Description of the task
Among the records that follow, find the line with "formado por grupos" and the line with "con el receptor CB2.". Set down those lines and all lines between them exactly, without adding anything.

*** Opening of Input records ***

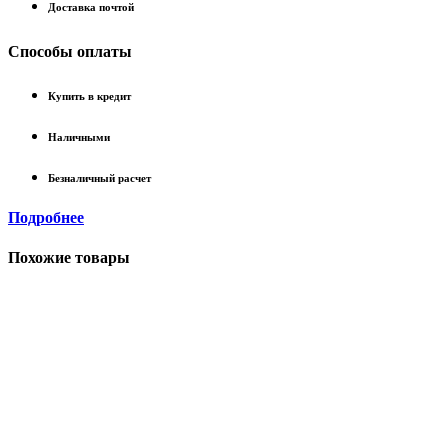
Доставка почтой
Способы оплаты
Купить в кредит
Наличными
Безналичный расчет
Подробнее
Похожие товары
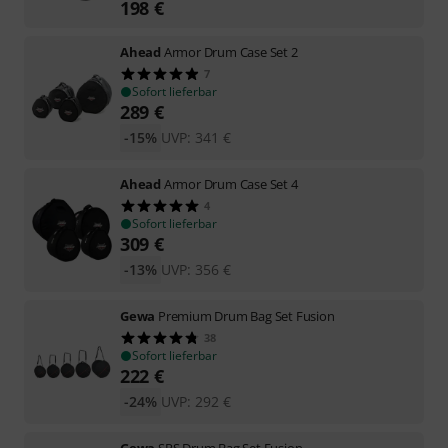
198
€
Ahead
Armor Drum Case Set 2
7
Sofort lieferbar
289
€
-15%
UVP:
341
€
Ahead
Armor Drum Case Set 4
4
Sofort lieferbar
309
€
-13%
UVP:
356
€
Gewa
Premium Drum Bag Set Fusion
38
Sofort lieferbar
222
€
-24%
UVP:
292
€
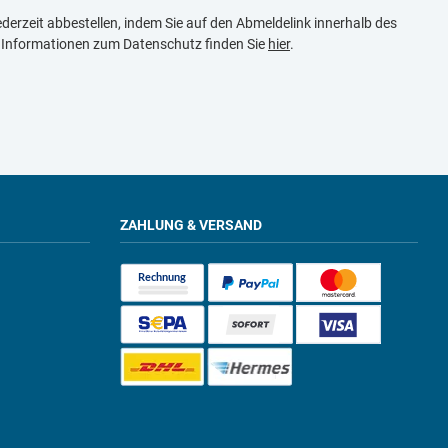
derzeit abbestellen, indem Sie auf den Abmeldelink innerhalb des
e Informationen zum Datenschutz finden Sie
hier
.
ZAHLUNG & VERSAND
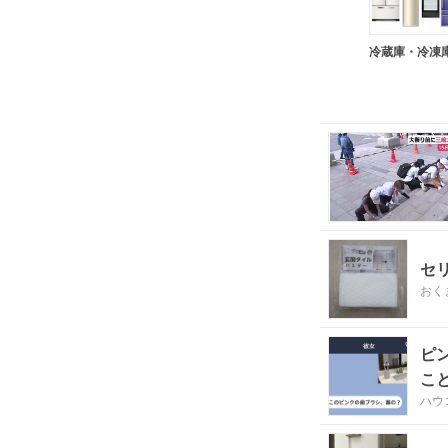
冷蔵庫・冷凍
セ
おく
ピ
こ
ハウ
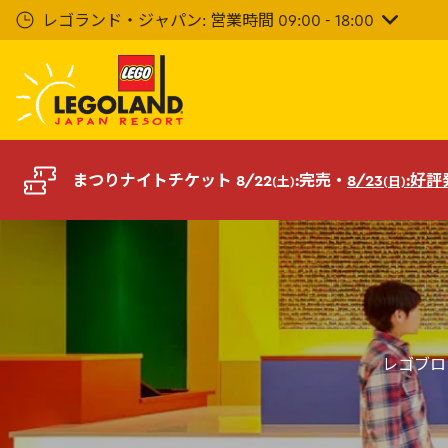
メ
レゴランド・ジャパン: 営業時間 09:00 - 18:00
イ
ン
コ
ン
テ
ン
ツ
まつりナイトチケット 8/22
:完売・
8/23
:好
(土)
(日)
へ
レゴブロ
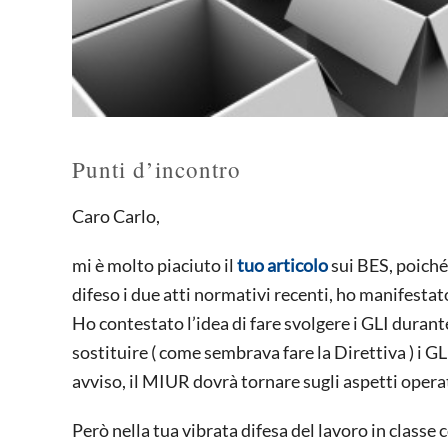
Punti d’incontro
Caro Carlo,
mi è molto piaciuto il
tuo articolo
sui BES, poiché 
difeso i due atti normativi recenti, ho manifestato
Ho contestato l’idea di fare svolgere i GLI durante
sostituire ( come sembrava fare la Direttiva ) i GL
avviso, il MIUR dovrà tornare sugli aspetti opera
Però nella tua vibrata difesa del lavoro in class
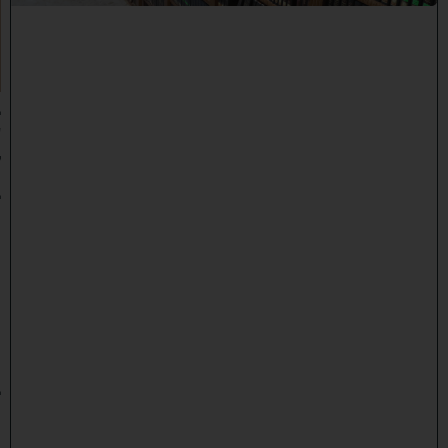
ש
י
ב
ה
:
ב
ע
ק
ב
ו
ת
ה
ת
ר
ח
ב
ו
ת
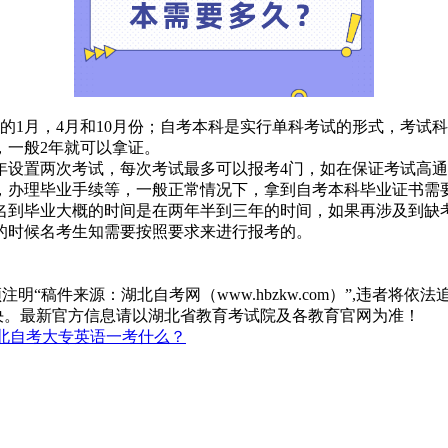
的1月，4月和10月份；自考本科是实行单科考试的形式，考试
，一般2年就可以拿证。
年设置两次考试，每次考试最多可以报考4门，如在保证考试高
，办理毕业手续等，一般正常情况下，拿到自考本科毕业证书需
名到毕业大概的时间是在两年半到三年的时间，如果再涉及到缺
的时候名考生知需要按照要求来进行报考的。
“稿件来源：湖北自考网（www.hbzkw.com）”,违者将依法
决。最新官方信息请以湖北省教育考试院及各教育官网为准！
北自考大专英语一考什么？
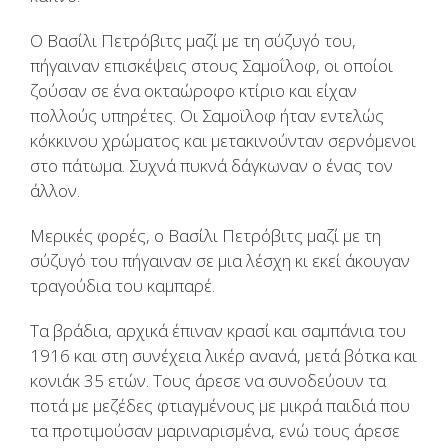
Ο Βασίλι Πετρόβιτς μαζί με τη σύζυγό του,
πήγαιναν επισκέψεις στους Σαμοΐλοφ, οι οποίοι
ζούσαν σε ένα οκταώροφο κτίριο και είχαν
πολλούς υπηρέτες. Οι Σαμοϊλοφ ήταν εντελώς
κόκκινου χρώματος και μετακινούνταν σερνόμενοι
στο πάτωμα. Συχνά πυκνά δάγκωναν ο ένας τον
άλλον.
Μερικές φορές, ο Βασίλι Πετρόβιτς μαζί με τη
σύζυγό του πήγαιναν σε μια λέσχη κι εκεί άκουγαν
τραγούδια του καμπαρέ.
Τα βράδια, αρχικά έπιναν κρασί και σαμπάνια του
1916 και στη συνέχεια λικέρ ανανά, μετά βότκα και
κονιάκ 35 ετών. Τους άρεσε να συνοδεύουν τα
ποτά με μεζέδες φτιαγμένους με μικρά παιδιά που
τα προτιμούσαν μαριναρισμένα, ενώ τους άρεσε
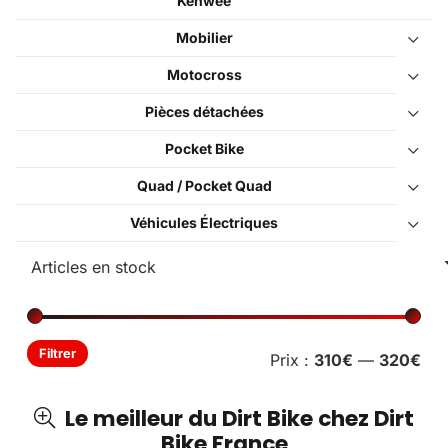
Kenwee
Mobilier
Motocross
Pièces détachées
Pocket Bike
Quad / Pocket Quad
Véhicules Électriques
Pri
Pri
Filtrer
Prix :
310€
—
320€
min
ma
Le meilleur du Dirt Bike chez Dirt
Bike France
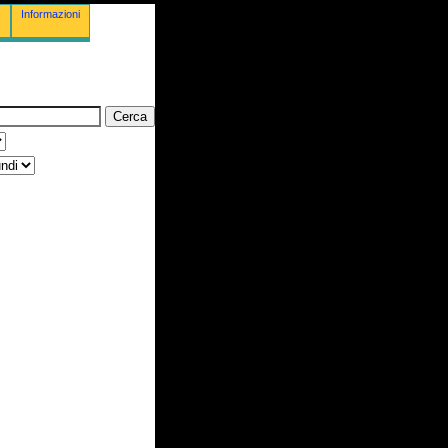
Informazioni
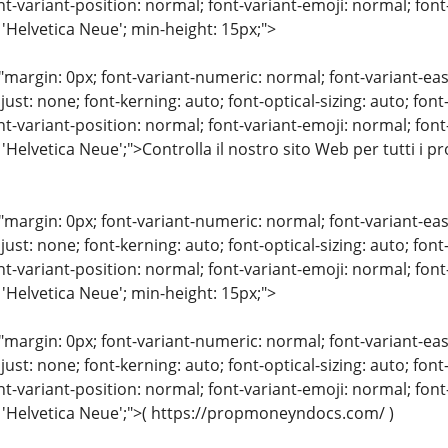
nt-variant-position: normal; font-variant-emoji: normal; font-
 'Helvetica Neue'; min-height: 15px;">
"margin: 0px; font-variant-numeric: normal; font-variant-eas
just: none; font-kerning: auto; font-optical-sizing: auto; font
nt-variant-position: normal; font-variant-emoji: normal; font-
 'Helvetica Neue';">Controlla il nostro sito Web per tutti i p
"margin: 0px; font-variant-numeric: normal; font-variant-eas
just: none; font-kerning: auto; font-optical-sizing: auto; font
nt-variant-position: normal; font-variant-emoji: normal; font-
 'Helvetica Neue'; min-height: 15px;">
"margin: 0px; font-variant-numeric: normal; font-variant-eas
just: none; font-kerning: auto; font-optical-sizing: auto; font
nt-variant-position: normal; font-variant-emoji: normal; font-
: 'Helvetica Neue';">( https://propmoneyndocs.com/ )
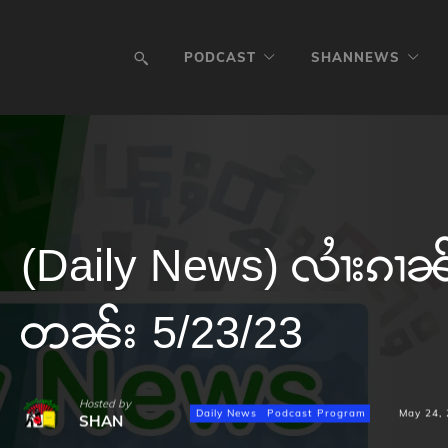
PODCAST
SHANNEWS
(Daily News) လၢႆးၵၢၼ်ၶ
တၼ်း 5/23/23
Hosted by
Daily News
Podcast Program
May 24,
SHAN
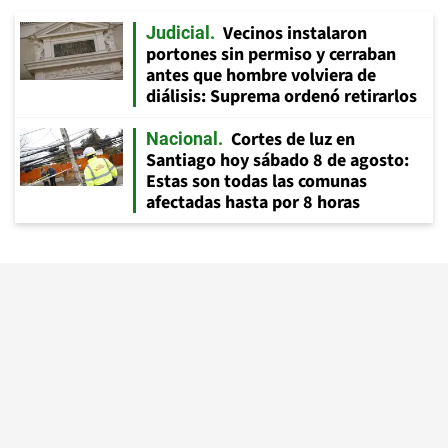
Vecinos instalaron
Judicial
portones sin permiso y cerraban
antes que hombre volviera de
diálisis: Suprema ordenó retirarlos
Cortes de luz en
Nacional
Santiago hoy sábado 8 de agosto:
Estas son todas las comunas
afectadas hasta por 8 horas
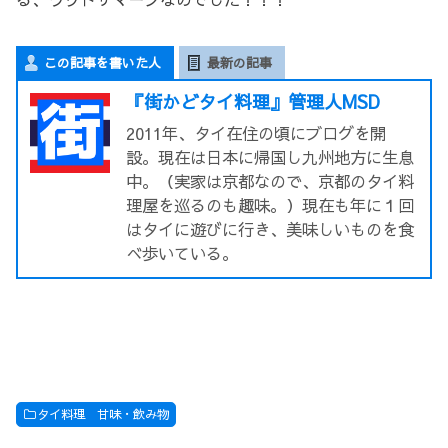
この記事を書いた人
最新の記事
『街かどタイ料理』管理人MSD
2011年、タイ在住の頃にブログを開
設。現在は日本に帰国し九州地方に生息
中。（実家は京都なので、京都のタイ料
理屋を巡るのも趣味。）現在も年に１回
はタイに遊びに行き、美味しいものを食
べ歩いている。
タイ料理 甘味・飲み物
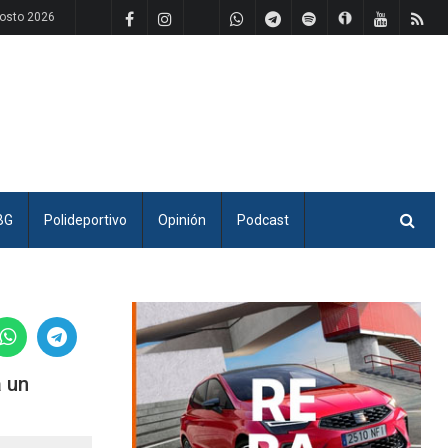
osto 2026
BG
Polideportivo
Opinión
Podcast
a un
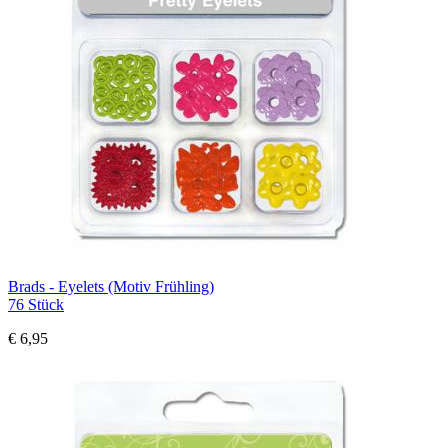
Brads - Eyelets (Motiv Frühling)
76 Stück
€ 6,95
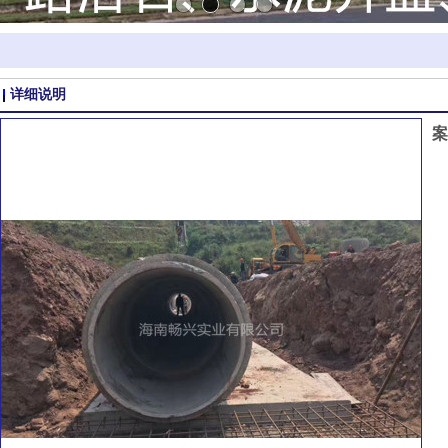
详细说明
案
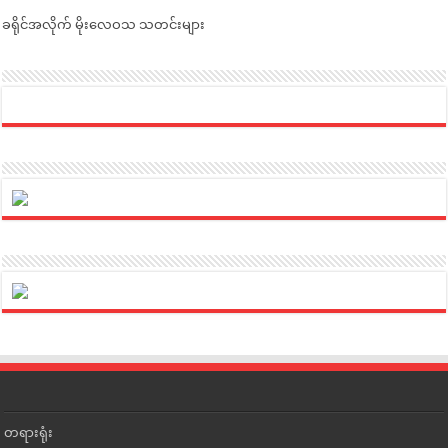
ခရိုင်အလိုက် မိုးလေဝသ သတင်းများ
တရားရုံး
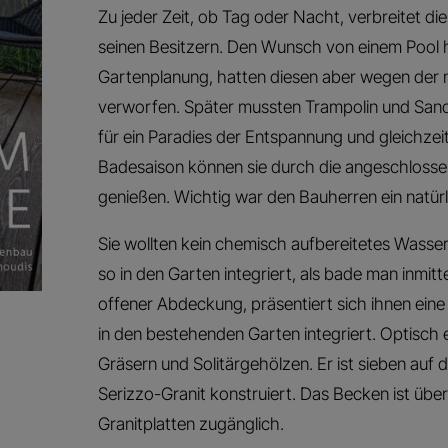
Zu jeder Zeit, ob Tag oder Nacht, verbreitet d
seinen Besitzern. Den Wunsch von einem Pool h
Gartenplanung, hatten diesen aber wegen der 
verworfen. Später mussten Trampolin und San
für ein Paradies der Entspannung und gleichzeit
Badesaison können sie durch die angeschlos
genießen. Wichtig war den Bauherren ein natürl
Sie wollten kein chemisch aufbereitetes Wasser,
so in den Garten integriert, als bade man inmitt
offener Abdeckung, präsentiert sich ihnen eine
in den bestehenden Garten integriert. Optisch 
Gräsern und Solitärgehölzen. Er ist sieben auf 
Serizzo-Granit konstruiert. Das Becken ist üb
Granitplatten zugänglich.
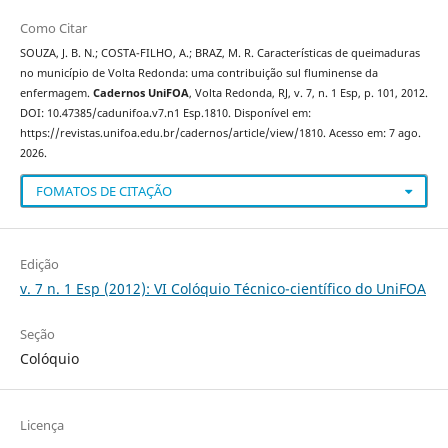
Como Citar
SOUZA, J. B. N.; COSTA-FILHO, A.; BRAZ, M. R. Características de queimaduras
no município de Volta Redonda: uma contribuição sul fluminense da
enfermagem.
Cadernos UniFOA
, Volta Redonda, RJ, v. 7, n. 1 Esp, p. 101, 2012.
DOI: 10.47385/cadunifoa.v7.n1 Esp.1810. Disponível em:
https://revistas.unifoa.edu.br/cadernos/article/view/1810. Acesso em: 7 ago.
2026.
FOMATOS DE CITAÇÃO
Edição
v. 7 n. 1 Esp (2012): VI Colóquio Técnico-científico do UniFOA
Seção
Colóquio
Licença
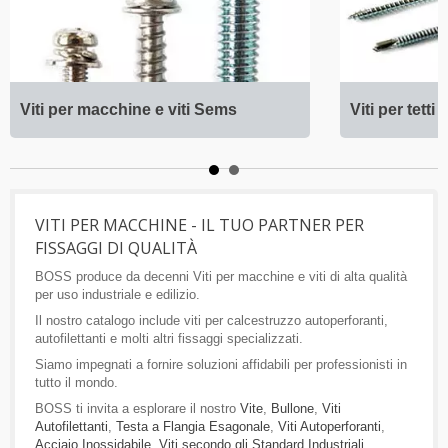
Viti per macchine e viti Sems
Viti per tetti
VITI PER MACCHINE - IL TUO PARTNER PER
FISSAGGI DI QUALITÀ
BOSS produce da decenni Viti per macchine e viti di alta qualità
per uso industriale e edilizio.
Il nostro catalogo include viti per calcestruzzo autoperforanti,
autofilettanti e molti altri fissaggi specializzati.
Siamo impegnati a fornire soluzioni affidabili per professionisti in
tutto il mondo.
BOSS ti invita a esplorare il nostro
Vite
,
Bullone
,
Viti
Autofilettanti
,
Testa a Flangia Esagonale
,
Viti Autoperforanti
,
Acciaio Inossidabile
,
Viti secondo gli Standard Industriali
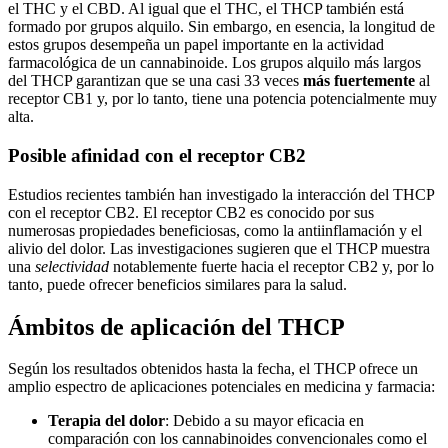
el THC y el CBD. Al igual que el THC, el THCP también está
formado por grupos alquilo. Sin embargo, en esencia, la longitud de
estos grupos desempeña un papel importante en la actividad
farmacológica de un cannabinoide. Los grupos alquilo más largos
del THCP garantizan que se una casi 33 veces
más fuertemente
al
receptor CB1 y, por lo tanto, tiene una potencia potencialmente muy
alta.
Posible afinidad con el receptor CB2
Estudios recientes también han investigado la interacción del THCP
con el receptor CB2. El receptor CB2 es conocido por sus
numerosas propiedades beneficiosas, como la antiinflamación y el
alivio del dolor. Las investigaciones sugieren que el THCP muestra
una
selectividad
notablemente fuerte hacia el receptor CB2 y, por lo
tanto, puede ofrecer beneficios similares para la salud.
Ámbitos de aplicación del THCP
Según los resultados obtenidos hasta la fecha, el THCP ofrece un
amplio espectro de aplicaciones potenciales en medicina y farmacia:
Terapia del dolor
: Debido a su mayor eficacia en
comparación con los cannabinoides convencionales como el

*** Close of Input records ***

Solved exercise
formado por grupos alquilo. Sin embargo, en esencia, la longitud de
estos grupos desempeña un papel importante en la actividad
farmacológica de un cannabinoide. Los grupos alquilo más largos
del THCP garantizan que se una casi 33 veces
más fuertemente
al
receptor CB1 y, por lo tanto, tiene una potencia potencialmente muy
alta.
Posible afinidad con el receptor CB2
Estudios recientes también han investigado la interacción del THCP
con el receptor CB2. El receptor CB2 es conocido por sus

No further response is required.